Scalar diffusion coefficient approximation requires specific regimes (large batch, low LR, late stage). If gradient noise is strongly anisotropic or the model is in early super-diffusion/phase transition stages, the diffusion tensor might not be representable by a simple \(D_\xi(w)\).
Adaptive optimizers like Adam are not yet fully covered theoretically. The explanation is that Adam changes the parameter space metric, weakening the correspondence between original LLC and dynamics; future work needs to re-establish SLT metrics under the optimizer-induced metric.
Selection of the coarse-graining scale \(\xi\) remains empirical. While \(\xi=0.5\) worked well in moons experiments, how to automatically select \(\xi\) for different models, datasets, and training stages remains an open question.
While experiments cover MNIST, TinyStories, Tiny ImageNet, and additional CIFAR results, they are still relatively small-scale or controlled experiments. Proving this theory explains the long-term training of large foundation models requires cheaper, more stable LLC and spectral dimension estimation methods.

vs Mandt et al. (SGD as Bayesian inference): Traditional approximations place SGD near non-degenerate quadratic minima to get a Gaussian posterior; this work handles the singular, degenerate, non-quadratic landscapes common in NNs, rewriting the posterior relationship with reachability tempering.
vs Watanabe’s Singular Learning Theory: SLT originally explained Bayesian generalization error and WBIC; this paper embeds LLC into the SGD diffusion equation, allowing static complexity metrics to participate in training dynamics modeling.
vs Chen et al. (Anomalous Diffusion Observations): Prior work observed transitions from super-diffusion to sub-diffusion in deep training; this work provides a fractional Fokker-Planck and fractal dimension explanation, with quantitative experimental verification.
vs Flat Minima / Hessian Spectral Analysis: Flat minima focus on curvature magnitude; this work distinguishes low-loss volume, reachable channels, and diffusion speed.
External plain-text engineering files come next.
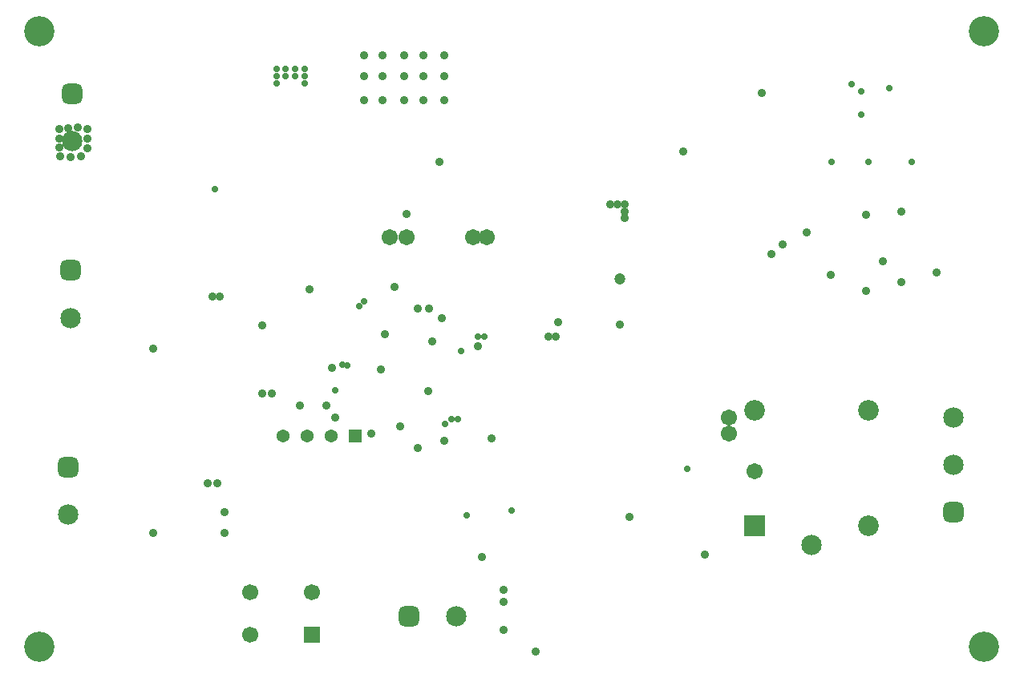
<source format=gbs>
G04*
G04 #@! TF.GenerationSoftware,Altium Limited,Altium Designer,25.2.1 (25)*
G04*
G04 Layer_Color=16711935*
%FSLAX44Y44*%
%MOMM*%
G71*
G04*
G04 #@! TF.SameCoordinates,6A0C6451-6BFE-4A27-B80D-F8B4996A6162*
G04*
G04*
G04 #@! TF.FilePolarity,Negative*
G04*
G01*
G75*
%ADD71C,1.7012*%
%ADD72R,1.7012X1.7012*%
G04:AMPARAMS|DCode=73|XSize=2.1532mm|YSize=2.1532mm|CornerRadius=0.5891mm|HoleSize=0mm|Usage=FLASHONLY|Rotation=0.000|XOffset=0mm|YOffset=0mm|HoleType=Round|Shape=RoundedRectangle|*
%AMROUNDEDRECTD73*
21,1,2.1532,0.9750,0,0,0.0*
21,1,0.9750,2.1532,0,0,0.0*
1,1,1.1782,0.4875,-0.4875*
1,1,1.1782,-0.4875,-0.4875*
1,1,1.1782,-0.4875,0.4875*
1,1,1.1782,0.4875,0.4875*
%
%ADD73ROUNDEDRECTD73*%
%ADD74C,2.1532*%
%ADD75C,3.2032*%
%ADD76R,1.3660X1.3660*%
%ADD77C,1.3660*%
G04:AMPARAMS|DCode=78|XSize=2.1532mm|YSize=2.1532mm|CornerRadius=0.5891mm|HoleSize=0mm|Usage=FLASHONLY|Rotation=270.000|XOffset=0mm|YOffset=0mm|HoleType=Round|Shape=RoundedRectangle|*
%AMROUNDEDRECTD78*
21,1,2.1532,0.9750,0,0,270.0*
21,1,0.9750,2.1532,0,0,270.0*
1,1,1.1782,-0.4875,-0.4875*
1,1,1.1782,-0.4875,0.4875*
1,1,1.1782,0.4875,0.4875*
1,1,1.1782,0.4875,-0.4875*
%
%ADD78ROUNDEDRECTD78*%
%ADD79C,2.1832*%
%ADD80C,2.1382*%
%ADD81R,2.1832X2.1832*%
%ADD82C,0.9032*%
%ADD83C,0.7032*%
%ADD84C,1.2032*%
%ADD85C,1.7032*%
D71*
X725000Y645000D02*
D03*
X790000D02*
D03*
X725000Y600000D02*
D03*
D72*
X790000D02*
D03*
D73*
X892500Y620000D02*
D03*
D74*
X942500D02*
D03*
X537000Y1122000D02*
D03*
X1467500Y830000D02*
D03*
Y780000D02*
D03*
X532500Y727500D02*
D03*
X535000Y935001D02*
D03*
D75*
X1500000Y1237500D02*
D03*
X502500Y587500D02*
D03*
X1500000D02*
D03*
X502500Y1237500D02*
D03*
D76*
X835400Y810000D02*
D03*
D77*
X810000D02*
D03*
X784600D02*
D03*
X759200D02*
D03*
D78*
X537000Y1172000D02*
D03*
X1467500Y730000D02*
D03*
X532500Y777500D02*
D03*
X535000Y985001D02*
D03*
D79*
X1257500Y837000D02*
D03*
X1377500D02*
D03*
Y715000D02*
D03*
D80*
X1317500Y695000D02*
D03*
D81*
X1257500Y715000D02*
D03*
D82*
X1182000Y1111000D02*
D03*
X811000Y882000D02*
D03*
X902000Y797000D02*
D03*
X930000Y805000D02*
D03*
X902000Y945000D02*
D03*
X883000Y820000D02*
D03*
X747500Y855000D02*
D03*
X690000Y760000D02*
D03*
X913364Y944623D02*
D03*
X523000Y1134000D02*
D03*
X543000Y1136000D02*
D03*
X523000Y1124000D02*
D03*
Y1115000D02*
D03*
X524000Y1106000D02*
D03*
X535000Y1105000D02*
D03*
X546000Y1106000D02*
D03*
X680000Y760000D02*
D03*
X1105000Y1055000D02*
D03*
X1112500D02*
D03*
X1120000D02*
D03*
Y1047500D02*
D03*
Y1040000D02*
D03*
X1205000Y685000D02*
D03*
X925000Y1100000D02*
D03*
X1265000Y1172500D02*
D03*
X1412500Y972500D02*
D03*
X1375000Y963750D02*
D03*
X1450000Y982500D02*
D03*
X1392500Y995000D02*
D03*
X1115000Y927500D02*
D03*
X1050000Y930000D02*
D03*
X970000Y682500D02*
D03*
X992500Y647500D02*
D03*
X1026000Y582500D02*
D03*
X992500Y604980D02*
D03*
X1337500Y980000D02*
D03*
X852500Y812500D02*
D03*
X697500Y730000D02*
D03*
Y707500D02*
D03*
X980000Y807500D02*
D03*
X927036Y935000D02*
D03*
X777500Y842500D02*
D03*
X805000D02*
D03*
X815000Y830000D02*
D03*
X912500Y857500D02*
D03*
X862500Y880000D02*
D03*
X867500Y917500D02*
D03*
X737500Y855000D02*
D03*
Y927350D02*
D03*
X917500Y910000D02*
D03*
X787500Y965000D02*
D03*
X877500Y967500D02*
D03*
X1047500Y915000D02*
D03*
X692500Y957500D02*
D03*
X685000D02*
D03*
X622500Y902500D02*
D03*
X890000Y1044980D02*
D03*
X1040020Y914898D02*
D03*
X965000Y905000D02*
D03*
X1412500Y1047500D02*
D03*
X1375000Y1043750D02*
D03*
X1287500Y1012500D02*
D03*
X1312500Y1025000D02*
D03*
X1275000Y1002500D02*
D03*
X1125000Y725000D02*
D03*
X845000Y1212500D02*
D03*
X865000D02*
D03*
X887500D02*
D03*
X907500D02*
D03*
Y1190000D02*
D03*
X887500D02*
D03*
X865000D02*
D03*
X845000D02*
D03*
X930000Y1212500D02*
D03*
Y1190000D02*
D03*
X887500Y1165000D02*
D03*
X907500D02*
D03*
X930000D02*
D03*
X845000D02*
D03*
X865000D02*
D03*
X992500Y635000D02*
D03*
X622500Y707500D02*
D03*
X532500Y1135500D02*
D03*
X553000Y1134000D02*
D03*
Y1124000D02*
D03*
Y1114000D02*
D03*
D83*
X688000Y1071000D02*
D03*
X1001000Y731000D02*
D03*
X815000Y858000D02*
D03*
X822525Y885368D02*
D03*
X827500Y885000D02*
D03*
X937500Y827500D02*
D03*
X1370000Y1174000D02*
D03*
X1338500Y1099500D02*
D03*
X1378000Y1100000D02*
D03*
X1423400Y1099400D02*
D03*
X1186000Y775000D02*
D03*
X1370000Y1150000D02*
D03*
X1399500Y1177500D02*
D03*
X1360000Y1182000D02*
D03*
X947960Y899960D02*
D03*
X944590Y827910D02*
D03*
X931000Y823080D02*
D03*
X965000Y915000D02*
D03*
X953450Y725950D02*
D03*
X762500Y1197500D02*
D03*
X772500D02*
D03*
X782500D02*
D03*
X752500D02*
D03*
Y1190000D02*
D03*
Y1182500D02*
D03*
X782500D02*
D03*
Y1190000D02*
D03*
X772500D02*
D03*
X762500D02*
D03*
X845000Y952500D02*
D03*
X972500Y915000D02*
D03*
X840000Y947500D02*
D03*
D84*
X1115000Y976000D02*
D03*
D85*
X872500Y1020000D02*
D03*
X975000D02*
D03*
X1230000Y812500D02*
D03*
Y830000D02*
D03*
X1257500Y772500D02*
D03*
X890000Y1020000D02*
D03*
X960000D02*
D03*
M02*

</source>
LLC can be seen as a local complexity metric better suited for singular models than pure Hessian eigenvalues.
Training Diagnostic Insights: In the future, \(\lambda(t)\), \(d_s(t)\), and displacement curves could be used as training diagnostic signals to identify emergence, grokking, bottlenecks in transfer learning, or to design more structured learning-rate schedules.

Rating¶

Novelty: ⭐⭐⭐⭐⭐ Linking fractional diffusion, porous media, spectral dimension, and SLT posterior is a highly distinct theoretical combination.
Experimental Thoroughness: ⭐⭐⭐⭐ Covers toy posterior, MNIST, LMs, and vision fine-tuning, enough to support major claims, though large-scale validation remains limited.
Writing Quality: ⭐⭐⭐⭐ Clear main line, with intuition and proofs in the appendix; the symbol and assumption transitions are fast, presenting a high bar for readers unfamiliar with SLT.
Value: ⭐⭐⭐⭐⭐ This paper provides a better explanation for "why SGD is almost Bayesian" suited to the singularity of neural networks and opens new directions for using LLC in training dynamics.